• Problem to work on: Count the lines of the listing below that contain the string "color", and give only that number.

— start Working data —

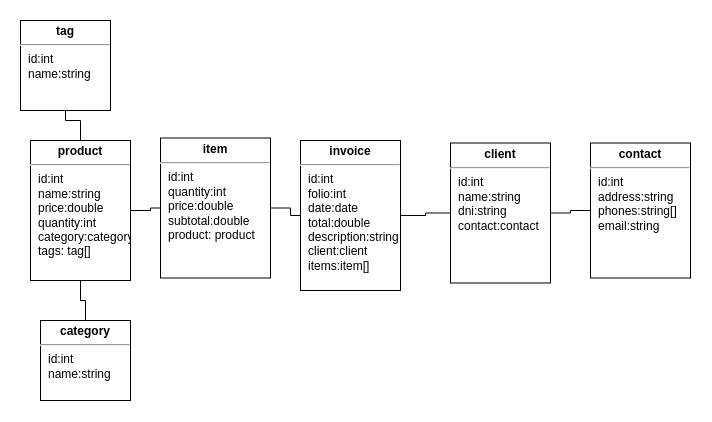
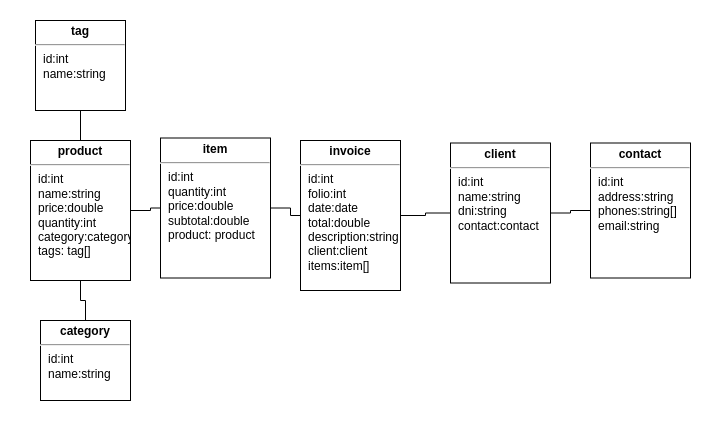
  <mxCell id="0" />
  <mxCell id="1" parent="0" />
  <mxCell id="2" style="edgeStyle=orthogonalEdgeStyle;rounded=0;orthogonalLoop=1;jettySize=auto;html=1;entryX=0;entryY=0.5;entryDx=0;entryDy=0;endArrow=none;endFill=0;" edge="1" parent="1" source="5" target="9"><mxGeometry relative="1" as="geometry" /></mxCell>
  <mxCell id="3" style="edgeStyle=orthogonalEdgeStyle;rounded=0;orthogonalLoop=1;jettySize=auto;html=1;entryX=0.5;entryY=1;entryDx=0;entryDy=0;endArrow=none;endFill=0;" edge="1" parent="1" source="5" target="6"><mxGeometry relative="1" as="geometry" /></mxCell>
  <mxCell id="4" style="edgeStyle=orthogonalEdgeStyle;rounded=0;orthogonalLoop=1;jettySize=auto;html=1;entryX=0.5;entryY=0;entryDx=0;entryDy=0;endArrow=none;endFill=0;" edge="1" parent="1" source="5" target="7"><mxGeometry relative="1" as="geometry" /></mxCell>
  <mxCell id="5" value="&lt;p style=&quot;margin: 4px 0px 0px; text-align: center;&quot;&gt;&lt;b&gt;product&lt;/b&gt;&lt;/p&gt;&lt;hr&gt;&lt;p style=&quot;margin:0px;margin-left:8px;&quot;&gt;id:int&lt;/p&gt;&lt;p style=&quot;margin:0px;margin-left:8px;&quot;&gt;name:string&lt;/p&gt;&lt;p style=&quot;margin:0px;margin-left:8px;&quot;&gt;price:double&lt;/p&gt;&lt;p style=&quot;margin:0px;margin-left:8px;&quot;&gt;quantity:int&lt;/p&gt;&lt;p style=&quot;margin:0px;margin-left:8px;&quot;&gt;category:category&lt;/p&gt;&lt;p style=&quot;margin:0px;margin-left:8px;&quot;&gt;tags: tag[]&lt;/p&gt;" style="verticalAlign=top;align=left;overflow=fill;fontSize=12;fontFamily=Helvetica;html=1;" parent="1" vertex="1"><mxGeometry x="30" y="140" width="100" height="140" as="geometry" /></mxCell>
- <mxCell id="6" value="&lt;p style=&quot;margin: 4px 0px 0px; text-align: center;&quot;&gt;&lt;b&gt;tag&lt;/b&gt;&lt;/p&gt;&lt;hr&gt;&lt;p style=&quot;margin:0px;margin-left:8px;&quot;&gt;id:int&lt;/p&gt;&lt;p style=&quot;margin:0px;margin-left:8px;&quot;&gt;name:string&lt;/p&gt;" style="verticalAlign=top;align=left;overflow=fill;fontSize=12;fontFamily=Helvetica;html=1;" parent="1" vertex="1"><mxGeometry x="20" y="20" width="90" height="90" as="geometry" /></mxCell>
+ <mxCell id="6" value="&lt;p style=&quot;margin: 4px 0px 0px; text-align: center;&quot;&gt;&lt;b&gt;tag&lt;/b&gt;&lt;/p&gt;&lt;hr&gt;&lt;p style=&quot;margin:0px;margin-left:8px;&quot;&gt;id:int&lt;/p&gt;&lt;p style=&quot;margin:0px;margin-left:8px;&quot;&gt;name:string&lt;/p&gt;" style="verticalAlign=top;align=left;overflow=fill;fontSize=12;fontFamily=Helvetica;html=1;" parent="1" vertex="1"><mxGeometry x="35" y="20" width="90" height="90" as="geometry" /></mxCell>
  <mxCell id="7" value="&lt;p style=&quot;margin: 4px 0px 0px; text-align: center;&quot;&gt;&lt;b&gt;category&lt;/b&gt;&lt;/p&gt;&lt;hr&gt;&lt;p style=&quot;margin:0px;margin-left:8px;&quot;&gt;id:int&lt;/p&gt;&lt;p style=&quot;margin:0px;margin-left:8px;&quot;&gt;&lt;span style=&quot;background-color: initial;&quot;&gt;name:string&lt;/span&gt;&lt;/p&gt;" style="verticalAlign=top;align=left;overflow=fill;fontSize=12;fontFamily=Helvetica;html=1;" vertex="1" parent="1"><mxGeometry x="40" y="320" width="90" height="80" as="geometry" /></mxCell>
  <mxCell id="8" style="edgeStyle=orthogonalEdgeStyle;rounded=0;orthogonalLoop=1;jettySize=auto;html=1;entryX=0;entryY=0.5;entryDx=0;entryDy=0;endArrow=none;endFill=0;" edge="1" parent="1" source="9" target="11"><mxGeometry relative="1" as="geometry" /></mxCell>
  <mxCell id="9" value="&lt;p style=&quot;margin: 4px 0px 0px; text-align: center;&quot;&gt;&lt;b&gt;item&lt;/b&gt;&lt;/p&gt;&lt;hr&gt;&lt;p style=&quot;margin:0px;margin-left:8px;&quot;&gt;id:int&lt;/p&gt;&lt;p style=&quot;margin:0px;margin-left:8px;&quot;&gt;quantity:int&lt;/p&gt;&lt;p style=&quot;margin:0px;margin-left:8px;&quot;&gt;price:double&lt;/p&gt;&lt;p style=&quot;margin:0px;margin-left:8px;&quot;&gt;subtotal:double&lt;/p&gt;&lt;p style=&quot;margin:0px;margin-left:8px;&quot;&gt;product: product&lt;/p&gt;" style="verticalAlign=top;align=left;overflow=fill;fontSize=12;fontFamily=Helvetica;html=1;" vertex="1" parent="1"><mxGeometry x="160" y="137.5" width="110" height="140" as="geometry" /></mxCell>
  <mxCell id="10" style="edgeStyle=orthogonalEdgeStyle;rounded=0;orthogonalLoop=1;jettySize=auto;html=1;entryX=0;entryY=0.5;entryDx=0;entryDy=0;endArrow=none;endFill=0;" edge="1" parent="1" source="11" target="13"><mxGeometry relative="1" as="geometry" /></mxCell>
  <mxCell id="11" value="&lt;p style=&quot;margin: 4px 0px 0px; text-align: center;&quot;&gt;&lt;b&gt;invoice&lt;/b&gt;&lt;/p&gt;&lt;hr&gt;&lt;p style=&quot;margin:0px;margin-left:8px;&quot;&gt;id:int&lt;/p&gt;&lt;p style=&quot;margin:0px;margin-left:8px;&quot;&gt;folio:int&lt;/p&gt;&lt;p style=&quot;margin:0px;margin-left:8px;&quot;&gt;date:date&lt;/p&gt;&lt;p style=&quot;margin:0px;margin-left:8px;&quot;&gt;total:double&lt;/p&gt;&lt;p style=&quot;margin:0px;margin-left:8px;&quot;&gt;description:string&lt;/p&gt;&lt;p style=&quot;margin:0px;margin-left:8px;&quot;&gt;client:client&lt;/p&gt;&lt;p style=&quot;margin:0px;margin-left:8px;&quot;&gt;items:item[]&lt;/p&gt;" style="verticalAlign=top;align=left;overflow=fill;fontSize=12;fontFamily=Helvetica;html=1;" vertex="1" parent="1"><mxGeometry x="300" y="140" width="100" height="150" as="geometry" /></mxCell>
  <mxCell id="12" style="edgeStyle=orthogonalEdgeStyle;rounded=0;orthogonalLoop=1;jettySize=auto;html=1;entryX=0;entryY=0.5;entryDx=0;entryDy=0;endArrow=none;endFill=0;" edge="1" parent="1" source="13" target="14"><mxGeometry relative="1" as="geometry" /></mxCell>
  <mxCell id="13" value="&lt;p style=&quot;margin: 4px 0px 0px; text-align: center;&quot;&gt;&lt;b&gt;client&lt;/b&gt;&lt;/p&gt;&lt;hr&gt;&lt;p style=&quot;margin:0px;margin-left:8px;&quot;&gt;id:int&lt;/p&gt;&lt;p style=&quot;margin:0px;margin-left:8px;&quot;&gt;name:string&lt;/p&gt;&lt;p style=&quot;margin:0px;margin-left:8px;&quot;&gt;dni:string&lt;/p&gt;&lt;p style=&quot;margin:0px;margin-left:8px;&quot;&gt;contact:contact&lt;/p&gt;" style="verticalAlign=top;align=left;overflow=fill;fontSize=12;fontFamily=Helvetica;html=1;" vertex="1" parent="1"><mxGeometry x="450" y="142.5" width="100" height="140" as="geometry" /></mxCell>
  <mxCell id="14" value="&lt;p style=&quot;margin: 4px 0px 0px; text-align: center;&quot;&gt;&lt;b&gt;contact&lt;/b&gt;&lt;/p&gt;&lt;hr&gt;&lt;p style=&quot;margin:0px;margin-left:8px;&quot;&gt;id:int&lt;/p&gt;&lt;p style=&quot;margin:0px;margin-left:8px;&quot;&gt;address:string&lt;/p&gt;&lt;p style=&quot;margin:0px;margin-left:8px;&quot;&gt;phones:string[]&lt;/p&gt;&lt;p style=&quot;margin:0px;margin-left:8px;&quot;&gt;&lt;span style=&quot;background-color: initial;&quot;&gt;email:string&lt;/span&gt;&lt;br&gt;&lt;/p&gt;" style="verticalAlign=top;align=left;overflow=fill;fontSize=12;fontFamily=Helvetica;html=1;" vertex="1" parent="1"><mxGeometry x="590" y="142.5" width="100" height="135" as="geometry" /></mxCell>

— end Working data —

• Result of this task: 2